Malawi Police Service has dismissed social media reports that it has recruited and trained governing Democratic Progressive Party (DPP) youth cadets, saying the assertions are propaganda to tarnish their image.
In an interview on Thursday after the police issued a statement on the issue, National Police spokesperson James Kadadzera said there are some quarters in the country that are bent on discrediting the police.
“There are people who are just disseminating propaganda news to tarnish police. This started long time ago during the campaign [in the run up to the May 21 Tripartite Elections] and it is not true. We cannot recruit cadets. We recruit people on merit,” he said.

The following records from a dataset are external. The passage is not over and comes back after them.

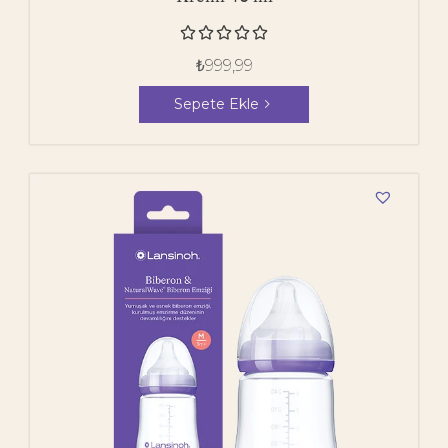





₺
999,99
Sepete Ekle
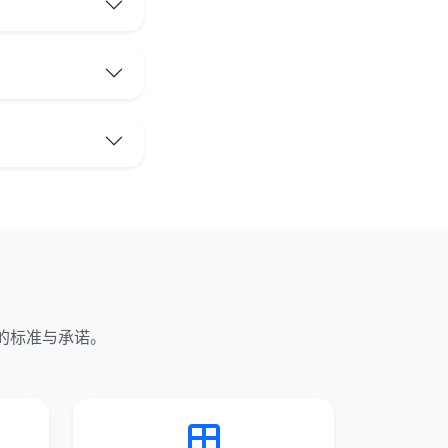
的标准与承诺。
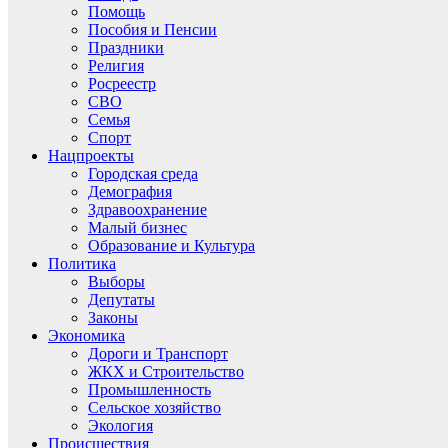
Помощь
Пособия и Пенсии
Праздники
Религия
Росреестр
СВО
Семья
Спорт
Нацпроекты
Городская среда
Демография
Здравоохранение
Малый бизнес
Образование и Культура
Политика
Выборы
Депутаты
Законы
Экономика
Дороги и Транспорт
ЖКХ и Строительство
Промышленность
Сельское хозяйство
Экология
Происшествия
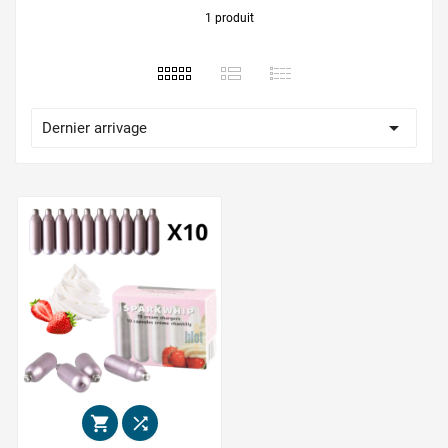
1 produit

Dernier arrivage


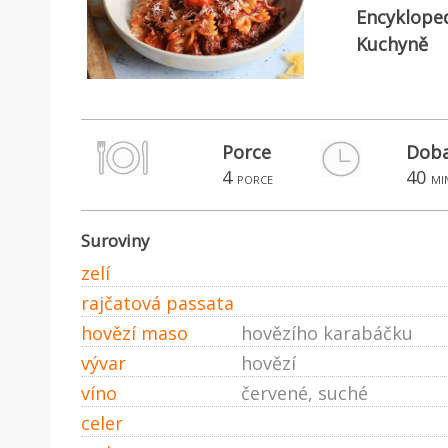
Encyklope
Kuchyně
Porce
Doba
4
40
porce
mi
Suroviny
zelí
rajčatová passata
hovězí maso
hovězího karabáčku
vývar
hovězí
víno
červené, suché
celer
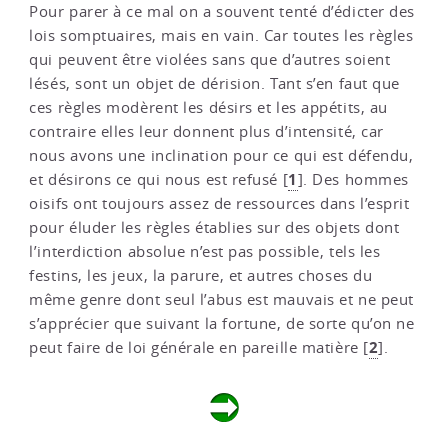
Pour parer à ce mal on a souvent tenté d’édicter des
lois somptuaires, mais en vain. Car toutes les règles
qui peuvent être violées sans que d’autres soient
lésés, sont un objet de dérision. Tant s’en faut que
ces règles modèrent les désirs et les appétits, au
contraire elles leur donnent plus d’intensité, car
nous avons une inclination pour ce qui est défendu,
1
et désirons ce qui nous est refusé
[
]
. Des hommes
oisifs ont toujours assez de ressources dans l’esprit
pour éluder les règles établies sur des objets dont
l’interdiction absolue n’est pas possible, tels les
festins, les jeux, la parure, et autres choses du
même genre dont seul l’abus est mauvais et ne peut
s’apprécier que suivant la fortune, de sorte qu’on ne
2
peut faire de loi générale en pareille matière
[
]
.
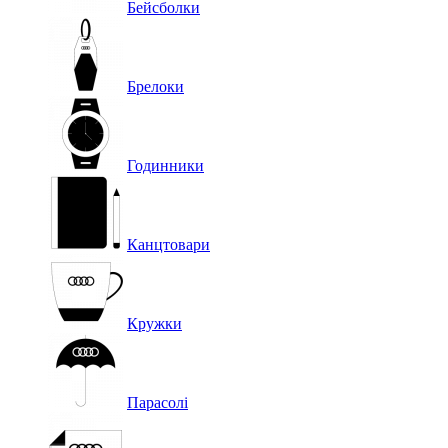
Бейсболки
Брелоки
Годинники
Канцтовари
Кружки
Парасолі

In a joint statement released by the police and the Judiciary signed by Kadadzera and Agnes Patemba, registrar of the High Court of Malawi and Malawi Supreme Court of Appeal, the two institutions said it had come to their notice that the social media was rife with reports that DPP cadets have been trained and incorporated into the police rank and file.
The statement said the social media reports allege that DPP cadets were trained for one month at Mtakataka Police Training School in Dedza.

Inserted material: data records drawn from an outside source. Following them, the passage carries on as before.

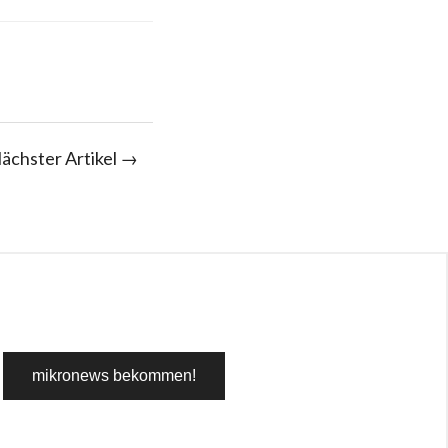
ächster Artikel →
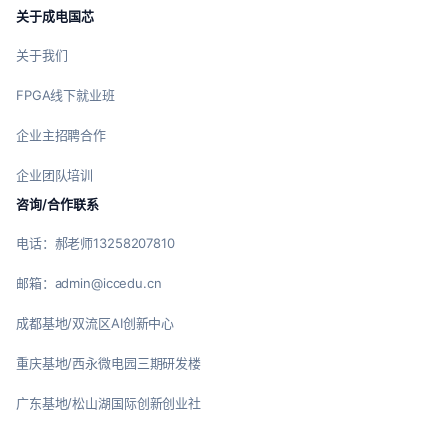
关于成电国芯
关于我们
FPGA线下就业班
企业主招聘合作
企业团队培训
咨询/合作联系
电话：郝老师13258207810
邮箱：admin@iccedu.cn
成都基地/双流区AI创新中心
重庆基地/西永微电园三期研发楼
广东基地/松山湖国际创新创业社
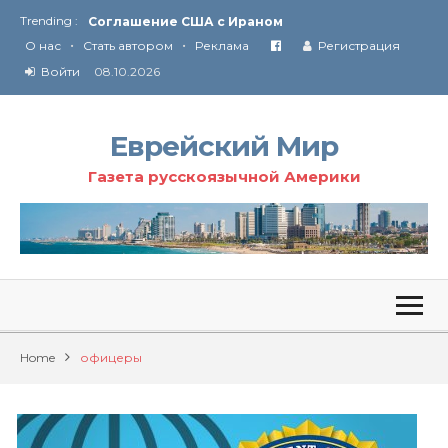
Trending :
Соглашение США с Ираном
•
•
Технология Революции в Иране
О нас
Стать автором
Реклама
Регистрация
Войти
08.10.2026
От Ирана до Ливана и Газы
Еврейский Мир
Газета русскоязычной Америки
Home
офицеры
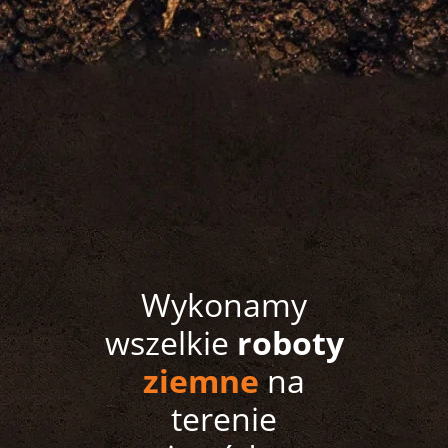
Wykonamy
wszelkie
roboty
ziemne
na
terenie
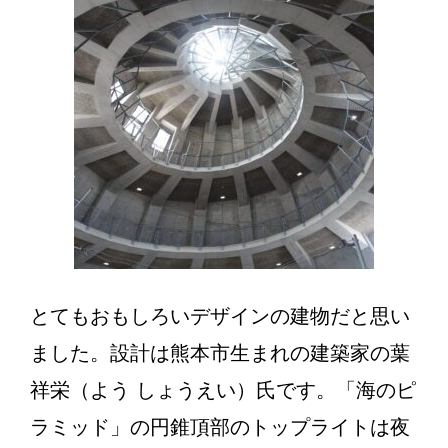
とてもおもしろいデザインの建物だと思い
ました。設計は熊本市生まれの建築家の葉
祥栄（よう しょうえい）氏です。「海のピ
ラミッド」の円錐頂部のトップライトは夜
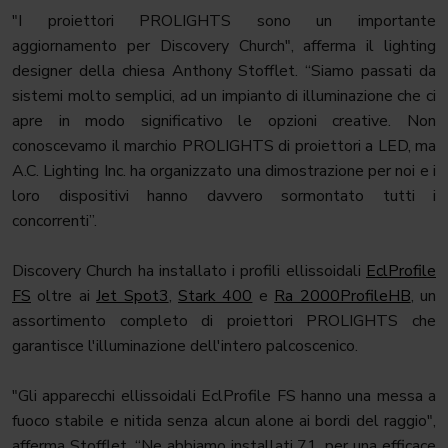
"I proiettori PROLIGHTS sono un importante
aggiornamento per Discovery Church", afferma il lighting
designer della chiesa Anthony Stofflet. “Siamo passati da
sistemi molto semplici, ad un impianto di illuminazione che ci
apre in modo significativo le opzioni creative. Non
conoscevamo il marchio PROLIGHTS di proiettori a LED, ma
A.C. Lighting Inc. ha organizzato una dimostrazione per noi e i
loro dispositivi hanno davvero sormontato tutti i
concorrenti”.
Discovery Church ha installato i profili ellissoidali
EclProfile
FS
oltre ai
Jet Spot3
,
Stark 400
e
Ra 2000ProfileHB
, un
assortimento completo di proiettori PROLIGHTS che
garantisce l'illuminazione dell'intero palcoscenico.
"Gli apparecchi ellissoidali EclProfile FS hanno una messa a
fuoco stabile e nitida senza alcun alone ai bordi del raggio",
afferma Stofflet. “Ne abbiamo installati 71, per una efficace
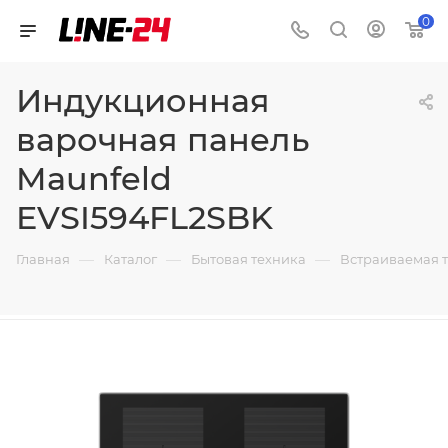
0
Индукционная
варочная панель
Maunfeld
EVSI594FL2SBK
—
—
—
Главная
Каталог
Бытовая техника
Встраиваемая 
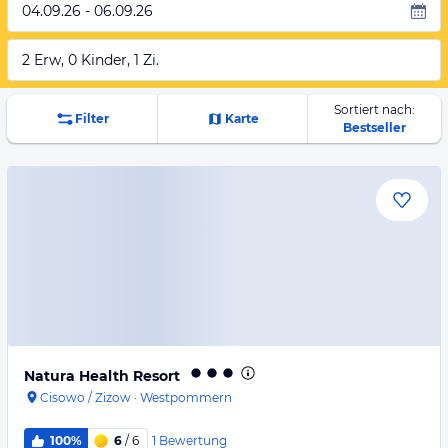
04.09.26 - 06.09.26
2 Erw, 0 Kinder, 1 Zi.
Sortiert nach:
Filter
Karte
Bestseller
Natura Health Resort
Cisowo / Zizow
·
Westpommern
1
Bewertung
100%
6
/ 6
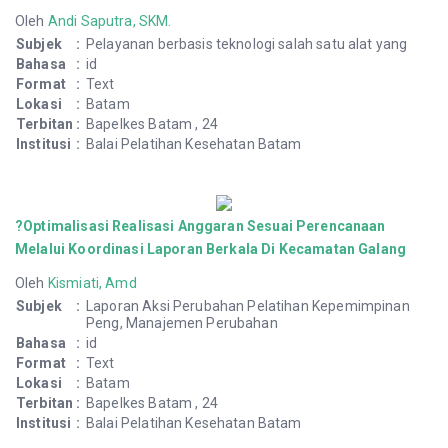
Oleh
Andi Saputra, SKM.
Subjek
:
Pelayanan berbasis teknologi salah satu alat yang
Bahasa
:
id
Format
:
Text
Lokasi
:
Batam
Terbitan
:
Bapelkes Batam , 24
Institusi
:
Balai Pelatihan Kesehatan Batam
?Optimalisasi Realisasi Anggaran Sesuai Perencanaan
Melalui Koordinasi Laporan Berkala Di Kecamatan Galang
Oleh
Kismiati, Amd
Subjek
:
Laporan Aksi Perubahan Pelatihan Kepemimpinan
Peng, Manajemen Perubahan
Bahasa
:
id
Format
:
Text
Lokasi
:
Batam
Terbitan
:
Bapelkes Batam , 24
Institusi
:
Balai Pelatihan Kesehatan Batam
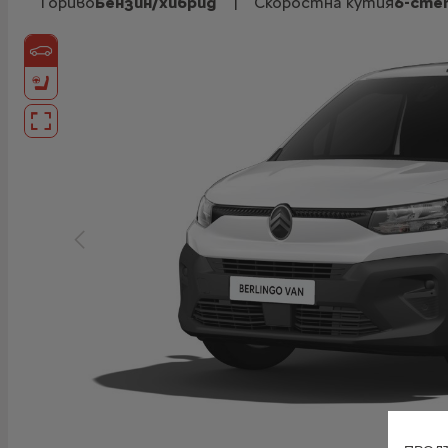
Гориво
Бензин/хибрид
|
Скоростна кутия
6-сте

Reads the statement: “The stories are totally untrue and mere propaganda. The truth of the matter is that the MPS was approached by the Judiciary to train their court marshals into professional security officers.
“The 60 court marshals were trained at Mtakataka Police Training School from September 22 to October 18 2019.”
The statement said High Court Judge Sylvester Kalembera was the guest of honour at the launch of the training which was covered by mainstream media houses.
Police have come under fire for allegedly being infiltrated by partisan youth cadets purportedly to unleash terror on political opponents of the ruling elite.
The perceptions have eroded the police’s public trust which has seen them struggling to control crowds during post-election protests. Malawi Defence Force (MDF) has been saving the situation by playing the role of controlling crowds.
On Wednesday this week, British High Commissioner Holly Tett bemoaned the loss of public trust in the police service, saying it compromises service delivery.
The diplomat asked police to work on restoring its public trust.
Speaking during the ceremony where Tett spoke, Southern Region Police Commissioner of Police SladgeYoosuf said the police is working with all relevant stakeholders in building a good relationship with the public.